Start of Block
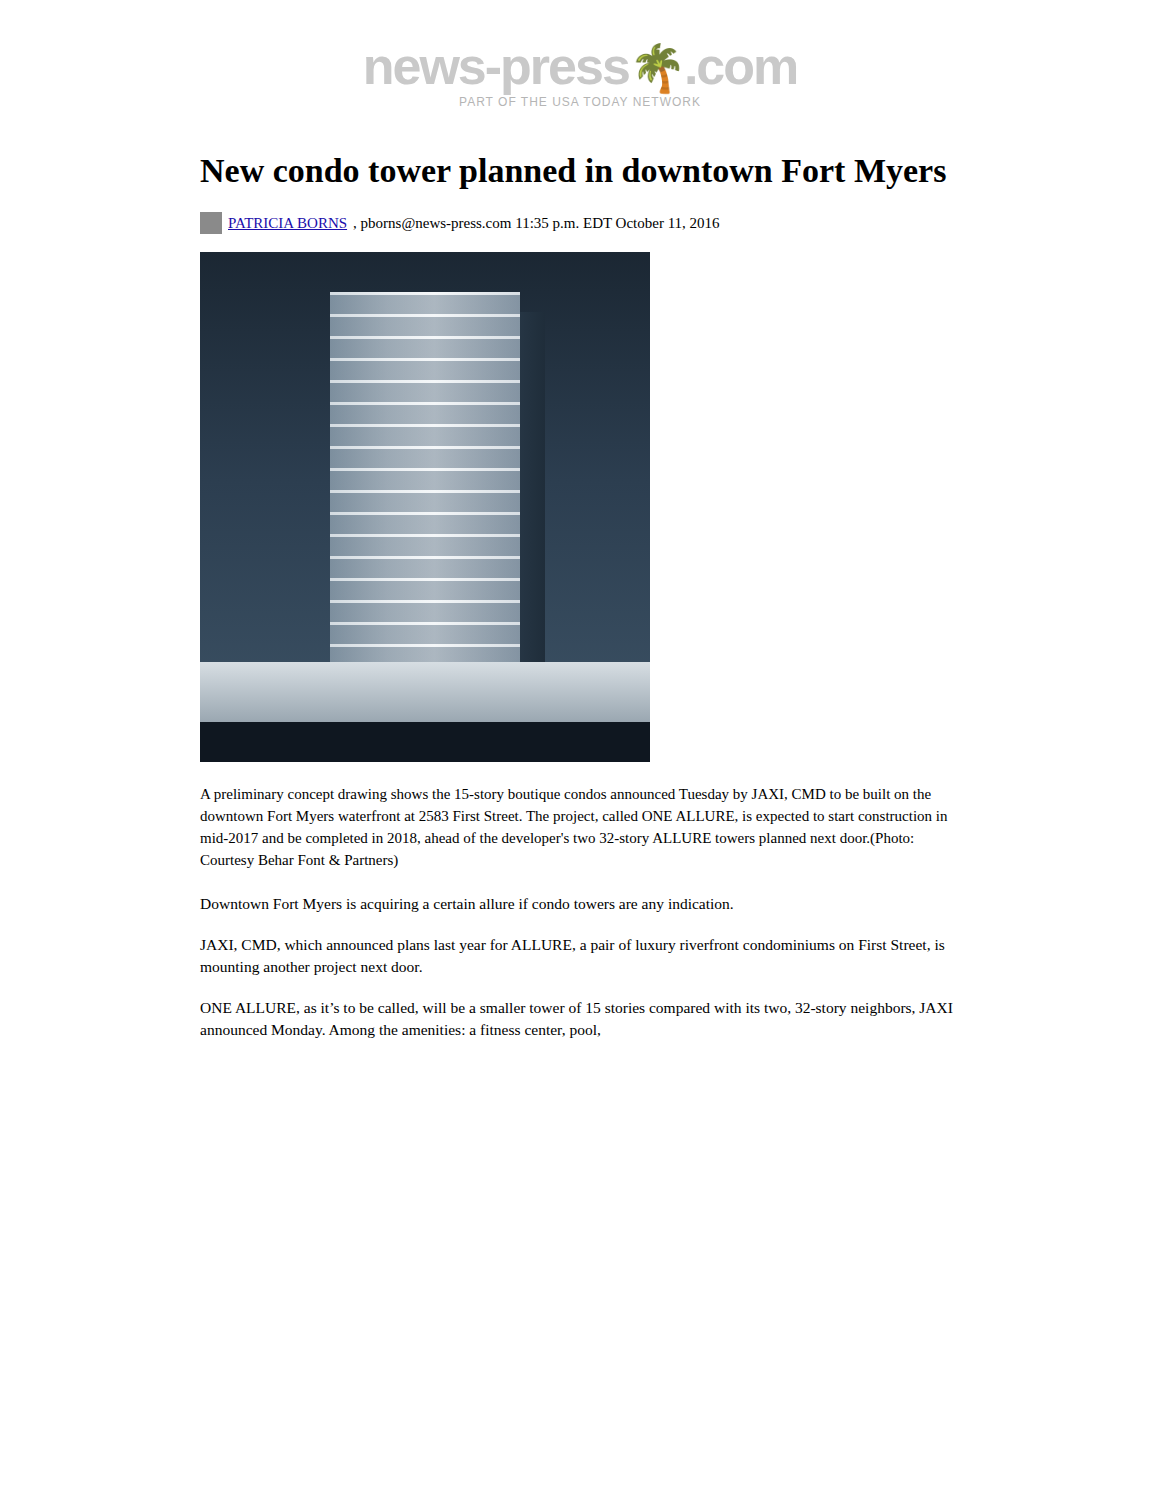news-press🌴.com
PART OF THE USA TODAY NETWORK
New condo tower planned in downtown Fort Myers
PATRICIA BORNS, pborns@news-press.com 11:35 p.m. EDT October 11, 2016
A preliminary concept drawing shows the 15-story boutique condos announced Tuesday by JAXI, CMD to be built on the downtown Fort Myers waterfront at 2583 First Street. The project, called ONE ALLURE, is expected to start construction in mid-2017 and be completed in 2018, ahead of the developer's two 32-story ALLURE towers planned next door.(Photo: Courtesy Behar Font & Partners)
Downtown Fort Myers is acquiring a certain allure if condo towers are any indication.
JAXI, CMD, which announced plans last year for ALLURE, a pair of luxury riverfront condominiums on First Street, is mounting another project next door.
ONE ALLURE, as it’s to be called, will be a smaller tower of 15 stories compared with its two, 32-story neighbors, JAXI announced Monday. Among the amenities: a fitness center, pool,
End of Block
Only the lines from the one holding "Downtown Fort Myers is" to the end of the listing are to be written out, word for word.

REPLY TO THE EXERCISE:
Downtown Fort Myers is acquiring a certain allure if condo towers are any indication.
JAXI, CMD, which announced plans last year for ALLURE, a pair of luxury riverfront condominiums on First Street, is mounting another project next door.
ONE ALLURE, as it’s to be called, will be a smaller tower of 15 stories compared with its two, 32-story neighbors, JAXI announced Monday. Among the amenities: a fitness center, pool,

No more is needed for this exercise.